SUPPLIED PASSAGE:
Film Review: The Professor and the Madman (2019)

Not often does a star of his own film go to court to prevent the release of said film, but then Mel Gibson has a habit of doing things his own way. Perhaps such a lost cause is one way of drumming up publicity for a topic not usually associated with cinematic appeal: the compiling of dictionaries. Or perhaps he really was aggrieved that a project documenting James Murray’s attempt at a first edition of the Oxford English Dictionary (OED) was filmed not in Oxford but at Trinity College, Dublin.

Gibson and director Farhad Safinia lost that case, and now that we can make our own minds up as to whether this lack of authenticity was so heinous, we can truly say Gibson and Safinia needn’t have worried. Loosely adapting from Simon Winchester’s book The Surgeon of Crowthorne with the more evocative title of The Professor and the Madman, they have many more problems in a film that amounts to a two-hour-long definition of the word ‘strained’.

Gibson returns to his Scottish Braveheart brogue in telling the story of the brilliant, multilingual Murray (Gibson) and his unlikely collaboration with a convicted killer. Murray fought an uphill battle with a snobby academic establishment but ultimately won the right to assemble Oxford’s first dictionary with his plan to outsource the leg-work to the British people. This was a plan that apparently was best explained at dinner by writing it with soup on a napkin and passing it around the table, a gesture so silly that perhaps it justified the level of concern from the toffs.

Sure enough Murray uproots his family to Oxford and starts the mammoth undertaking. It’s expected to take years, even decades, but when it appears to be getting on top of Murray’s small team captive in his converted garden shed, something wonderful happens. Floods of words and citations and suggestions start to come in from a man called William Chester Minor (Sean Penn). What manner of man must this Minor character be to have time to send in 20,000 citations? An inmate of the Broadmoor lunatic asylum is what. Minor, formerly a doctor in the American civil war, was locked up for shooting an innocent man in a fit of delusional paranoia, and Murray’s dictionary has been something of a saviour for him.

While these men’s friendship and collaboration is an interesting enough basis for cinematic treatment, it makes up only one portion of a severely disjointed story that insists on broadening its scope well beyond its means. Villainous publishers scheme to unseat Murray, Steve Coogan is there looking slightly smug, Natalie Dormer has a highly speculative role as the widow of a man killed by Minor and is taught to read and love again, and Jennifer Ehle is Murray’s heart-of-gold wife, Ada, with something approaching but never reaching a narrative. Looking concerned for various half-explained reasons isn’t quite enough, though that’s hardly Ehle’s fault.

SUPPLIED RECORDS:
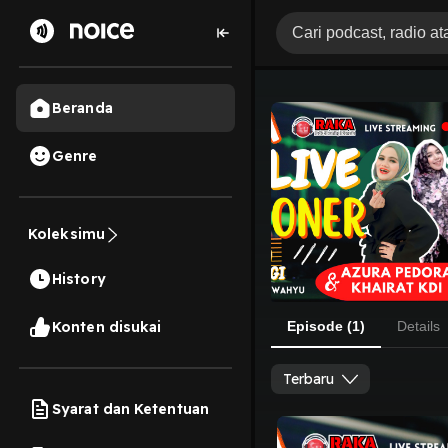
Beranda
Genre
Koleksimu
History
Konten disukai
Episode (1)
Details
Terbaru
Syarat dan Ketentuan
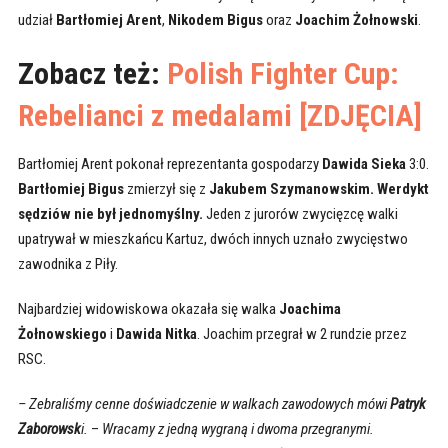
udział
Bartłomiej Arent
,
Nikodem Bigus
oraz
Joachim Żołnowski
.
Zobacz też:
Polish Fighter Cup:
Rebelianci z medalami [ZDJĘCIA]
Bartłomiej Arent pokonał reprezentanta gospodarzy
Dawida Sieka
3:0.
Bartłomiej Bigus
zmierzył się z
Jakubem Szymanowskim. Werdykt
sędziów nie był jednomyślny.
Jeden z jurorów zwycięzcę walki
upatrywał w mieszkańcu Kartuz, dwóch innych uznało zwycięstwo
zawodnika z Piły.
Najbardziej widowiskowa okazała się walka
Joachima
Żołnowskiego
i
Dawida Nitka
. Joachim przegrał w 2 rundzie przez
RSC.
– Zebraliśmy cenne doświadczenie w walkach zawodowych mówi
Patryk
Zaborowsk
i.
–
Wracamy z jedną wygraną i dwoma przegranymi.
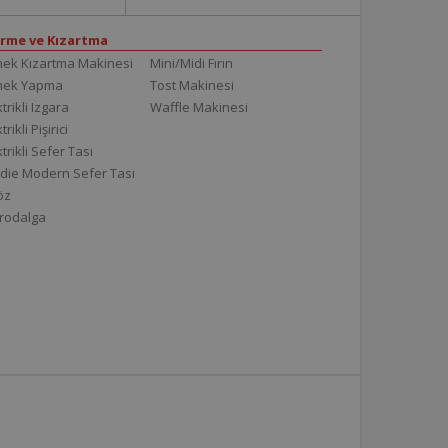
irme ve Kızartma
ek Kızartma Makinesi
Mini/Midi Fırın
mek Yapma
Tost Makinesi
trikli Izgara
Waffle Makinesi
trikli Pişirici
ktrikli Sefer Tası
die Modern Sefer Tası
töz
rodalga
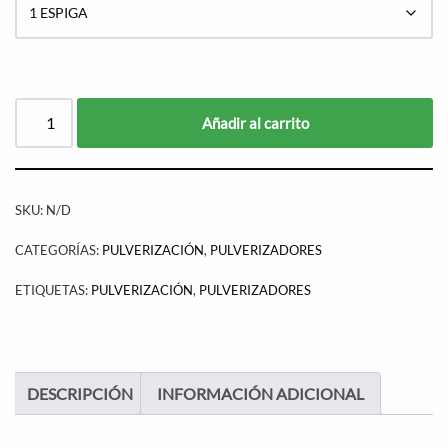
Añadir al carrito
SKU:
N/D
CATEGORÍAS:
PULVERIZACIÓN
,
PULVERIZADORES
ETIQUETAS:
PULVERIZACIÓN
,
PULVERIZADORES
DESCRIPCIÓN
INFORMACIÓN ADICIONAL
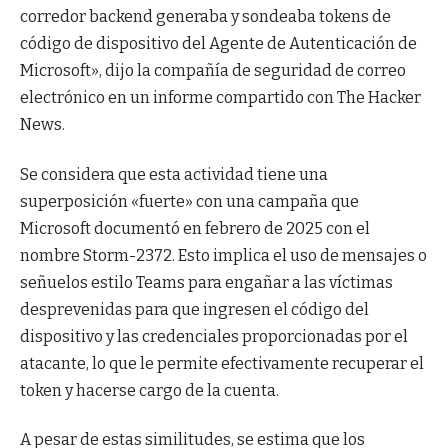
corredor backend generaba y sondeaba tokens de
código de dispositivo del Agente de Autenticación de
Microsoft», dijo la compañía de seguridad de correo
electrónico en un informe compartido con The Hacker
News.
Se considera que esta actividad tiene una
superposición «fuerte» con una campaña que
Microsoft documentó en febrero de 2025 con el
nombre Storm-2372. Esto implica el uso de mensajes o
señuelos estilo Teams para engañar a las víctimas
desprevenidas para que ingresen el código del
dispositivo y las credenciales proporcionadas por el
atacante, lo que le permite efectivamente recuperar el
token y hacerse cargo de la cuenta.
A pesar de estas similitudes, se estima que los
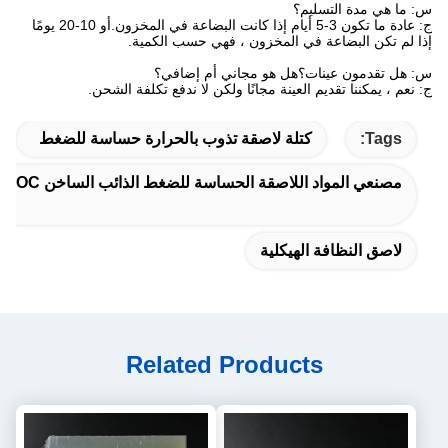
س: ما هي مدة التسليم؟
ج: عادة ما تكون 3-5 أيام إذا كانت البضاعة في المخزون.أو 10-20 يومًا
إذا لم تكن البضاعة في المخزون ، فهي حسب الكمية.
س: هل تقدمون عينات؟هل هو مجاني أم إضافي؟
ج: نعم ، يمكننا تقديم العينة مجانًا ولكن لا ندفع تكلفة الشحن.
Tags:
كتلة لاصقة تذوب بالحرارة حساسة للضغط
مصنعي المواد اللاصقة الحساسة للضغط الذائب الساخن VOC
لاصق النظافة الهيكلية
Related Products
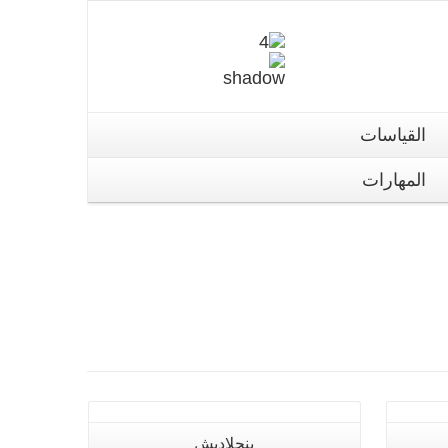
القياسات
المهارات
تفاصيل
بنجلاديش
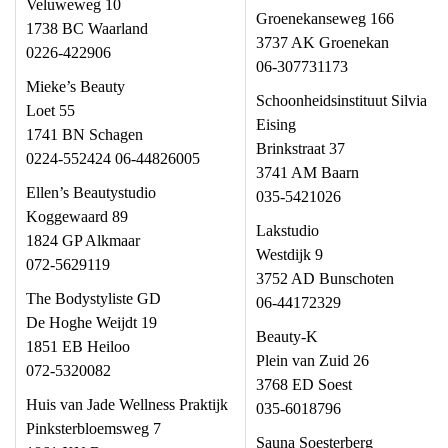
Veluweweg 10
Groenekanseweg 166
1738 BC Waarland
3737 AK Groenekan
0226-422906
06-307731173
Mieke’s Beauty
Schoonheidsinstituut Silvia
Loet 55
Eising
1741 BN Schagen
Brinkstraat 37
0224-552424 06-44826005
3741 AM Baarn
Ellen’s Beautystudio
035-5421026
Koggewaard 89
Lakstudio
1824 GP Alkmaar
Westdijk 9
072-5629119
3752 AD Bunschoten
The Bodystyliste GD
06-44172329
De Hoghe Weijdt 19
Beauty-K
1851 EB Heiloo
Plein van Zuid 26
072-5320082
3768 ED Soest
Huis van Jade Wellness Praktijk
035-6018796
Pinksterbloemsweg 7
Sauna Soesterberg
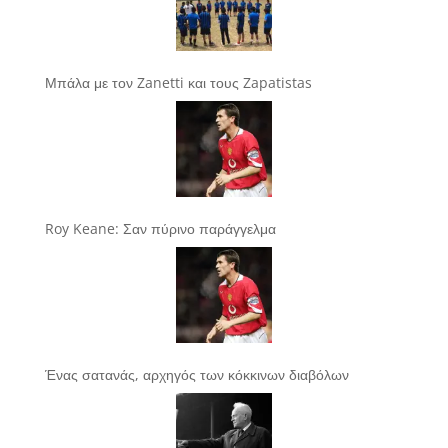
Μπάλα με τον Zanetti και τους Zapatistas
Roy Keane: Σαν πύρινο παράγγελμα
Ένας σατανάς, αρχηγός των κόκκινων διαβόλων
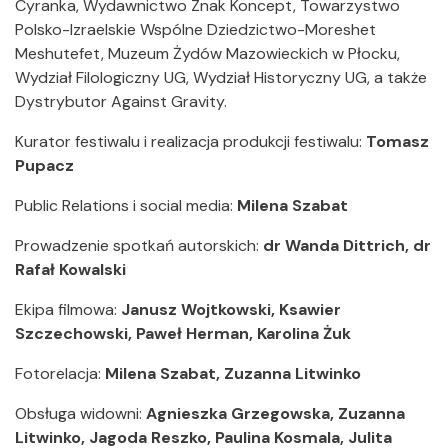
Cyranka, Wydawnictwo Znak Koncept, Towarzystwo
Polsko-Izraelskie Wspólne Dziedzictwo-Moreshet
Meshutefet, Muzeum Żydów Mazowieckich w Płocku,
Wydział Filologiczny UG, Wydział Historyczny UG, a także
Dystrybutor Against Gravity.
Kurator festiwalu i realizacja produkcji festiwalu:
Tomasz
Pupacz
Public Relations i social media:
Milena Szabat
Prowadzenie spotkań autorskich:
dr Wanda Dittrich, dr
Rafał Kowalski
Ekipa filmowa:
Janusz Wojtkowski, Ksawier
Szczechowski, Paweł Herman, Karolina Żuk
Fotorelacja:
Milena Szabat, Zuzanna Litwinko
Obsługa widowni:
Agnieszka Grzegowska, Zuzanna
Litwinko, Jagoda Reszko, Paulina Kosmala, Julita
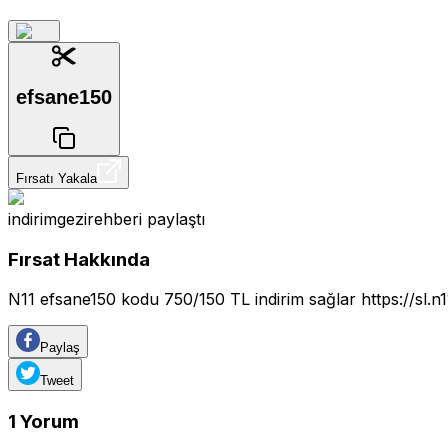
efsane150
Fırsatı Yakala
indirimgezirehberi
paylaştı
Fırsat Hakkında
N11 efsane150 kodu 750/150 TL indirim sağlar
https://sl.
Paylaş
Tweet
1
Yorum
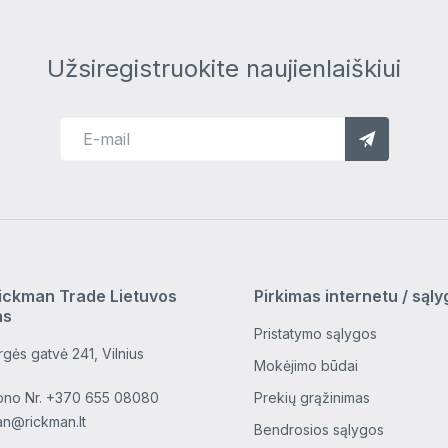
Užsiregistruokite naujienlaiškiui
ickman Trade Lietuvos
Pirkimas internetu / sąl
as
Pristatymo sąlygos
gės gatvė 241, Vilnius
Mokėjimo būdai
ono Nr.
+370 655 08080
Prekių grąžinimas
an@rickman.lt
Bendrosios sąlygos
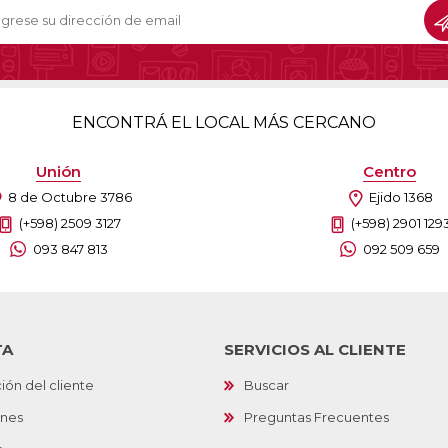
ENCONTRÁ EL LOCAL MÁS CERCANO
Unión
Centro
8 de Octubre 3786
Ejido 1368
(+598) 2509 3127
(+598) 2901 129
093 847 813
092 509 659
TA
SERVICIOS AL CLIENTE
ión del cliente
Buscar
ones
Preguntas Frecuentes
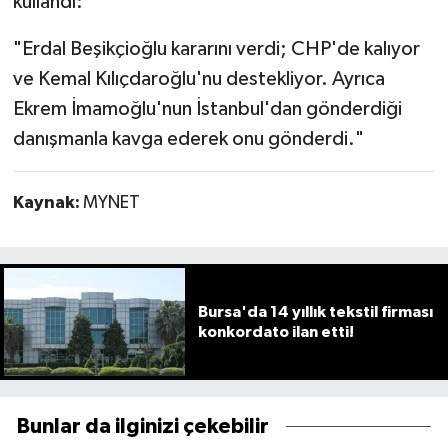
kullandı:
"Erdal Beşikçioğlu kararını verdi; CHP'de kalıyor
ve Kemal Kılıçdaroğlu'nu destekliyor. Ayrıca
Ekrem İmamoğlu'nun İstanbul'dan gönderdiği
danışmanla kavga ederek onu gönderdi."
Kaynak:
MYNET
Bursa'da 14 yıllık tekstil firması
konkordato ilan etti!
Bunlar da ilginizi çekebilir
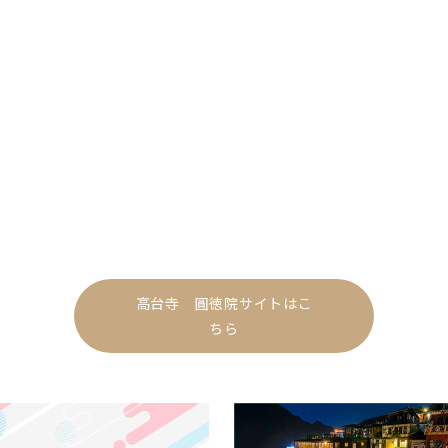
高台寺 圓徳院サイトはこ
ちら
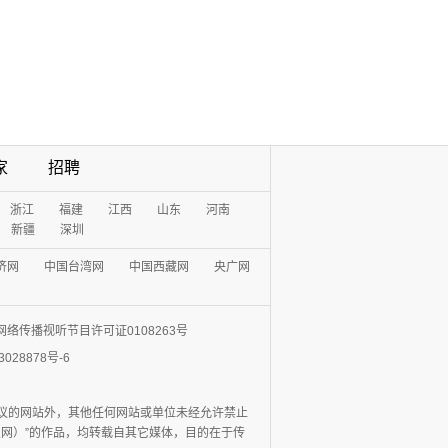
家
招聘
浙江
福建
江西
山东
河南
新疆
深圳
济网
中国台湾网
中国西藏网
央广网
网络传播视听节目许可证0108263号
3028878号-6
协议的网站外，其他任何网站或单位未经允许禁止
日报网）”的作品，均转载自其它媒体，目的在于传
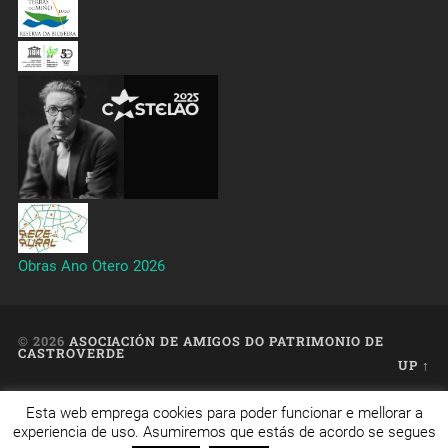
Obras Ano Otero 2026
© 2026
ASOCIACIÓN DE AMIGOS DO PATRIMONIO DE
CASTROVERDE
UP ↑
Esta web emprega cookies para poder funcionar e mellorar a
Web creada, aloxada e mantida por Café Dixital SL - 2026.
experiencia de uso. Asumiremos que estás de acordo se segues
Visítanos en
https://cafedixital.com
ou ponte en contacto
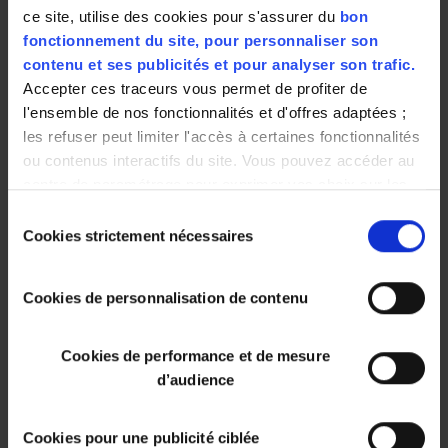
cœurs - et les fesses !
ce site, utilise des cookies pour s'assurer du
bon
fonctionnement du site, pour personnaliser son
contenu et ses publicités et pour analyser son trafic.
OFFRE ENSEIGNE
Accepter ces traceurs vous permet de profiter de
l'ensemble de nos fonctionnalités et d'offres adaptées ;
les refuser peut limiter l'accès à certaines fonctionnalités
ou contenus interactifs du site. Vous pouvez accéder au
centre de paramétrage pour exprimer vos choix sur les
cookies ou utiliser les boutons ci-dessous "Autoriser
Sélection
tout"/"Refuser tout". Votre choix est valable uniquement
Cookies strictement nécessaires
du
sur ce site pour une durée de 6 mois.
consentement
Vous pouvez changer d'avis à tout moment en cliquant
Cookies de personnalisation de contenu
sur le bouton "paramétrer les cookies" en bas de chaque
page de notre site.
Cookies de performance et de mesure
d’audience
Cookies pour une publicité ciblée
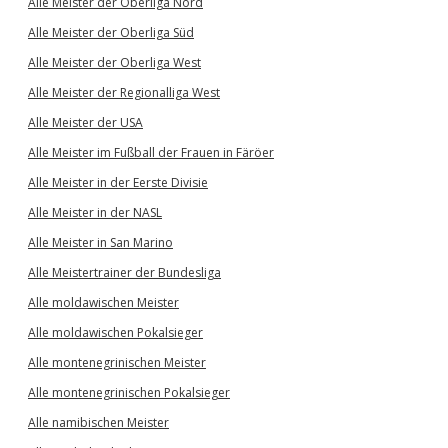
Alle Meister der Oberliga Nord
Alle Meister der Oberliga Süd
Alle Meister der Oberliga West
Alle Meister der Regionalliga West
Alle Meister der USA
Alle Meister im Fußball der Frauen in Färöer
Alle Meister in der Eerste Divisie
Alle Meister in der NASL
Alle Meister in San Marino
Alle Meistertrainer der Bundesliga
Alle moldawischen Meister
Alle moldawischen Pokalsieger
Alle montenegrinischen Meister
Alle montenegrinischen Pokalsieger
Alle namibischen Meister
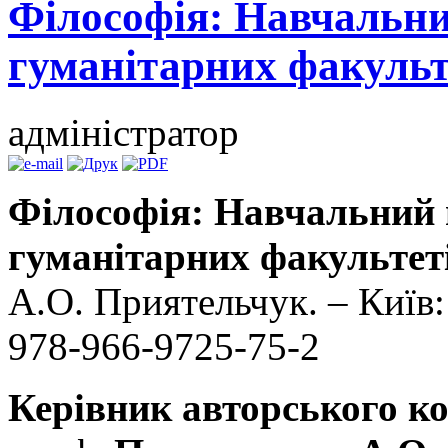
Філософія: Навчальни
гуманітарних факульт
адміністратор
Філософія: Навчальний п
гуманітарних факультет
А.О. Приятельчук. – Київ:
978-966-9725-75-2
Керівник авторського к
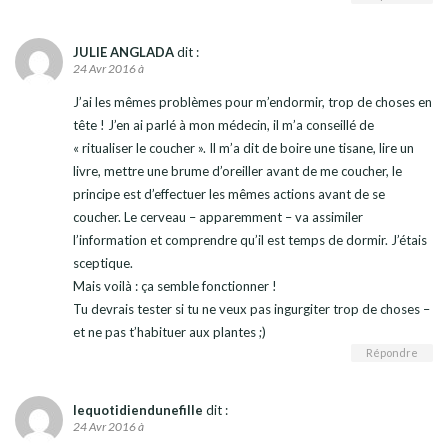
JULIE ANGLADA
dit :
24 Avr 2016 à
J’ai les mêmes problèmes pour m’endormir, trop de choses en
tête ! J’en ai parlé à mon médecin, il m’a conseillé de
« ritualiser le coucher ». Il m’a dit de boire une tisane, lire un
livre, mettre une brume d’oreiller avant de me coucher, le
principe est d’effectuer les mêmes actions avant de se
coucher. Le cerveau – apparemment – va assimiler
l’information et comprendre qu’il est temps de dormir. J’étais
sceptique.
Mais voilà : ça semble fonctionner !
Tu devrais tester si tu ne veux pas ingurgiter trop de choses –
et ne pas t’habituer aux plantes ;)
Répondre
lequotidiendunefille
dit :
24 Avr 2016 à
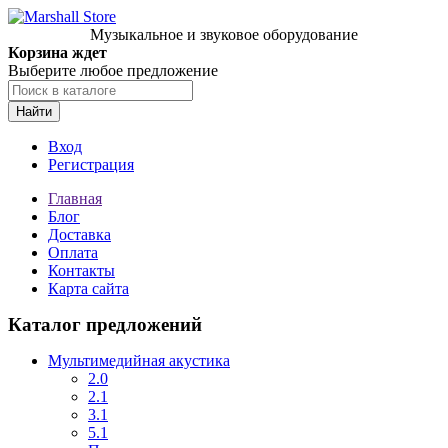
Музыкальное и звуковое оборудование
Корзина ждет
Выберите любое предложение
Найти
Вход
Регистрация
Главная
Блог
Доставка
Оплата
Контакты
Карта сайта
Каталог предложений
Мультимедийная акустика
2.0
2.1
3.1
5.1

REQUIREMENT 1: Rewrite the film review from "While these men’s" up to and including "hardly Ehle’s fault.", replacing "slightly smug" with "rather pleased with himself".
REQUIREMENT 2: Please translate this sentence from the film review into Spanish: "Sure enough Murray uproots his family to Oxford and starts the mammoth undertaking."
Work from the film review alone.

EXPECTED ANSWER 1:
While these men’s friendship and collaboration is an interesting enough basis for cinematic treatment, it makes up only one portion of a severely disjointed story that insists on broadening its scope well beyond its means. Villainous publishers scheme to unseat Murray, Steve Coogan is there looking rather pleased with himself, Natalie Dormer has a highly speculative role as the widow of a man killed by Minor and is taught to read and love again, and Jennifer Ehle is Murray’s heart-of-gold wife, Ada, with something approaching but never reaching a narrative. Looking concerned for various half-explained reasons isn’t quite enough, though that’s hardly Ehle’s fault.

EXPECTED ANSWER 2: Efectivamente, Murray traslada a su familia a Oxford y emprende la colosal tarea.